Para que o alimento orgânico chegue às mesas dos consumidores, os produtores resolvem muitas questões que vão além do cultivo. “Temos toda uma questão que não é apenas a produção. Auditoria, documentação, um monte de coisas analisadas para produzir orgânicos, toda uma estrutura por trás disso”, conclui.

Cogumelos orgânicos

Em Bento Gonçalves, um novo segmento de alimentos orgânicos está iniciando: o de cogumelos.

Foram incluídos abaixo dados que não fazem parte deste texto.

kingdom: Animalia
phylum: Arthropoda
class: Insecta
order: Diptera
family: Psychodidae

Com um ingrediente utilizado em pratos simples ou elaborados, o champignon livre de agrotóxicos pode ser encontrado na empresa Pôr do Sol, em Monte Belo do Sul.

Os empreendedores Jairo e Catia Manica explicam que a iniciativa surgiu baseada no interesse do comportamento das novas gerações, preocupadas com o conceito de alimentação saudável e o consumo de alimentos livres de aditivos químicos. “Buscamos iniciar um projeto sustentável e 100% orgânico, valorizando a agricultura familiar. O empreendimento nasceu para introduzir a cultura da ingestão de cogumelos na casa das famílias, a fim de que todos possam usufruir dos benefícios deste cultivo, tanto para gastronomia quanto para saúde”, relata Catia.

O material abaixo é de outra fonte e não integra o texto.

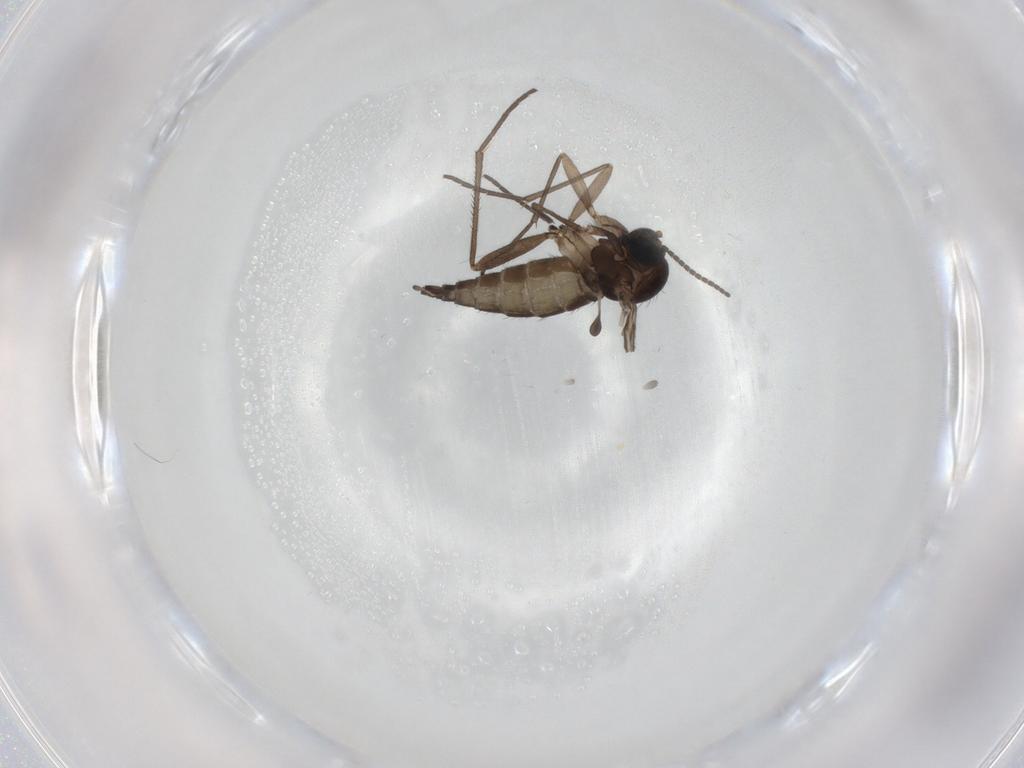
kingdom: Animalia
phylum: Arthropoda
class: Insecta
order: Diptera
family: Sciaridae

Produzidos de forma natural para preservar o máximo dos nutrientes, “os cogumelos são cultivados em salas climatizadas com umidade e água controladas, em camas de palha de trigo e terra esterilizada”, explica Manica.

Orgânicos auxiliam a manter vida saudável

A nutricionista Franciele Valduga afirma que os agrotóxicos são substâncias nocivas para a saúde, tanto na manipulação, como na ingestão de alimentos convencionais. “Vários agrotóxicos têm relação com desenvolvimento ou aumento do risco de diversos tipos de cânceres”, aponta.

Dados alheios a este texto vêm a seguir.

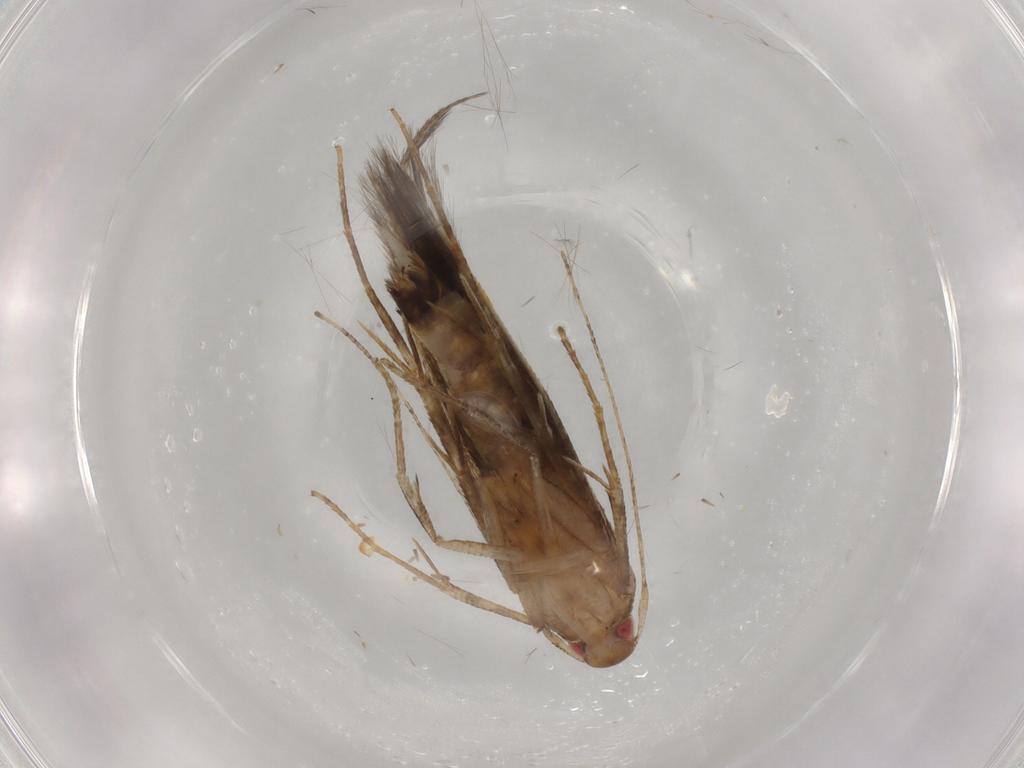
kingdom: Animalia
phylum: Arthropoda
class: Insecta
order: Lepidoptera
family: Cosmopterigidae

Além disso, o alimento orgânico, segundo a profissional, tem maior densidade nutritiva, aroma e sabor mais intensos. “Há estudos que afirmam diferença positiva na biodisponibilidade de alimentos orgânicos. Também há os que não encontraram diferenças significativas em relação a quantidade de micronutrientes. Tais evidências são dependentes de variáveis que também devem ser avaliadas, como solo, tipo de sistema utilizado, armazenamento e transporte”, pensa.

Um dos sistemas que podem ser mais afetados positivamente, de acordo com Franciele, é o hormonal. “Estudos científicos associam uma alimentação orgânica com benefícios na saúde em seu contexto geral, com destaque na questão da fertilidade, pois a maioria dos pesticidas agem como disruptores endócrinos, que são substâncias químicas que interferem nos hormônios”, conclui.

Falta nos mercados

Devido à grande procura e baixa mão de obra, os pequenos produtores não dão conta da demanda e então, mercados também não conseguem o produto orgânico para revenda. O proprietário do Mercadão da Fruta, Ari Menegon, explica que essa situação dificulta a comercialização. “Às vezes tenho alguns produtos, como alcachofra, tomate cereja, tomate italiano, batata doce, alguma coisa de brócolis, mas não é sempre. Não tem muita oferta da nossa produção, por isso o preço se torna bem mais caro”, relata.